Expansion of tumor Ag-specific, cytotoxic CD8+ T cells can occur in vivo through 1) “cross-priming”, when exogenous Ags are acquired from dead or dying tumor cells by dendritic cells (DCs) and presented in the context of MHC class I; and 2) “cross-dressing”, when membrane peptide–MHC complexes are exchanged between immune cells. Although these phenomena have been clearly demonstrated for conventional myeloid DCs, the ability of plasmacytoid DCs (pDCs), which are thought to be less phagocytic than typical DCs, to acquire and cross-present tumor Ags remains to be determined.
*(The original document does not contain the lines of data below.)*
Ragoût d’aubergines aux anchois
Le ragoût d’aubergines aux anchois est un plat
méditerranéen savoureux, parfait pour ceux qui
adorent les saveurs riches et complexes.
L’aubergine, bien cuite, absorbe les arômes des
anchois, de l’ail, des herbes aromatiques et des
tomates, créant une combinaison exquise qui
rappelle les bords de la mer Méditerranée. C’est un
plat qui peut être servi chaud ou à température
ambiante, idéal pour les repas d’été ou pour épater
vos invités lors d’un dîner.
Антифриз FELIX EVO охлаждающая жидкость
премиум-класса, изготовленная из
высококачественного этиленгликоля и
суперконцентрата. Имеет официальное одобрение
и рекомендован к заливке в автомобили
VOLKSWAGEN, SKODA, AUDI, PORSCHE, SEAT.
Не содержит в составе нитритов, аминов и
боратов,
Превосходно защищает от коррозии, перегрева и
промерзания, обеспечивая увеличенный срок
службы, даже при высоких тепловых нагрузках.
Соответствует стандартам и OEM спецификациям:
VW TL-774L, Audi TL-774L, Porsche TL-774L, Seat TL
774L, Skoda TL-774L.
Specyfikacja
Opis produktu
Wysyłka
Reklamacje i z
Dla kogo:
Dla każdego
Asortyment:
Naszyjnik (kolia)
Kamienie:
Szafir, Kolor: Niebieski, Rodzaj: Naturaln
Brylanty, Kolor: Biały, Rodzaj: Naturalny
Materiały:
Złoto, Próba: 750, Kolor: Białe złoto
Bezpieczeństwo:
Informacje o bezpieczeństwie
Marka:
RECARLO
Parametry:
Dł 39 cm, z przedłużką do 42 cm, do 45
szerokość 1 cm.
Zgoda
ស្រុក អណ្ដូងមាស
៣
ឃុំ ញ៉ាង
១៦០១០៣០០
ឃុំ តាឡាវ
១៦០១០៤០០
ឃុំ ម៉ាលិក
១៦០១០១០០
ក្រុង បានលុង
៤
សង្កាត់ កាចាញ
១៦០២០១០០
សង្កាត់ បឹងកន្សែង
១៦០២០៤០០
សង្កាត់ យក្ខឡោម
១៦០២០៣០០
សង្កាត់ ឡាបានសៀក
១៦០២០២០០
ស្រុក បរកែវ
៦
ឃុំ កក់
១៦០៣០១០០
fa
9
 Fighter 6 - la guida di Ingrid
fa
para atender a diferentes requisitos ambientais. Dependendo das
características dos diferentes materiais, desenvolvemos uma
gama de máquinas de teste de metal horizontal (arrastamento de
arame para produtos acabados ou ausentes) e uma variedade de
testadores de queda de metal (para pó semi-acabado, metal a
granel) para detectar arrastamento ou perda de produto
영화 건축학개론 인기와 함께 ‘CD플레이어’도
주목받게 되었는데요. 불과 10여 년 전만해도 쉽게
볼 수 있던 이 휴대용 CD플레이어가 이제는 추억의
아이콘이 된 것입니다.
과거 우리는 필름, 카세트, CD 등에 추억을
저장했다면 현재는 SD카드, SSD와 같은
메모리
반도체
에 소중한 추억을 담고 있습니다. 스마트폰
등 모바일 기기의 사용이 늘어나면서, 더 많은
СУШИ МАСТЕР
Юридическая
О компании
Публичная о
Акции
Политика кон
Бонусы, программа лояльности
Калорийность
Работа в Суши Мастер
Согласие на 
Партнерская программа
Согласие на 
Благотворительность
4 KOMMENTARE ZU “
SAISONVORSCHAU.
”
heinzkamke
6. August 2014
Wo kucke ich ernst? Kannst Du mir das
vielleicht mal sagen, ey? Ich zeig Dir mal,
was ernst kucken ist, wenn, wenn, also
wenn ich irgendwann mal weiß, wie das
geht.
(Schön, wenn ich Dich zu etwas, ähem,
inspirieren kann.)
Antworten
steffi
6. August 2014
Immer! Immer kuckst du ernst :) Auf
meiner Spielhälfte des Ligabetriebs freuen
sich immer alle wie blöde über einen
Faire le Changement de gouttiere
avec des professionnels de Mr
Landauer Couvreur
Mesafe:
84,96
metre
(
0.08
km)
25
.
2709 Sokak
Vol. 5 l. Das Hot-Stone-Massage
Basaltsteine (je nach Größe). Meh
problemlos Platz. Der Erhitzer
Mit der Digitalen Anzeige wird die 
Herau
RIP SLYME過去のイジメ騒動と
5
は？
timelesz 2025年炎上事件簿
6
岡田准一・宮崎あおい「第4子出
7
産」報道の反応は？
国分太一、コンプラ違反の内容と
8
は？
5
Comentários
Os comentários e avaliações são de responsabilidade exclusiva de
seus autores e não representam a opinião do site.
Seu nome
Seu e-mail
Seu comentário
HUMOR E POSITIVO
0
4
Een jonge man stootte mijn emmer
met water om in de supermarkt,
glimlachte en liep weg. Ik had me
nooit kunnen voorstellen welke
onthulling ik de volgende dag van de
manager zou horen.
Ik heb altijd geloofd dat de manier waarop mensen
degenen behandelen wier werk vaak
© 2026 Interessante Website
Using fluorescently labeled cancer cell lines incubated with pDCs, Bonaccorsi et al. (p. 824) determined that pDCs could acquire cancer membrane components within 30 minutes. However, cancer cell labeling with a dye that only fluoresces in acidic endosomal compartments indicated that pDCs were not acquiring tumor cell components via phagocytosis, and that the transfer of tumor material occurred only from viable tumor cells. Further experiments indicated that the transfer of cell membrane components was dependent on both IL-3, which is necessary for pDC viability in vitro, and cell-to-cell contact, but was unaffected by surface inhibitory molecules present on pDCs. Incubation of pDCs with a B cell–derived cancer cell line or a colon carcinoma cell line led to the appearance on pDCs of the B cell marker CD19 and the epithelial cell adhesion molecule (EpCAM), respectively, indicating that acquired cell components were presented on pDCs. Similarly, in patients with colon carcinomas, an increase in the presence of pDCs in contact with EpCAM+ cells in the tumor and of EpCAM+ pDCs was observed. Additionally, pDCs from donors expressing HLA-B8 or HLA-A2 molecules induced IFN-γ production by HLA-B8/A2–restricted CD8+ T cell clones. Thus, despite the limited phagocytic capacity of pDCs, these cells can acquire tumor cell membrane components and efficiently present tumor cell-derived Ags.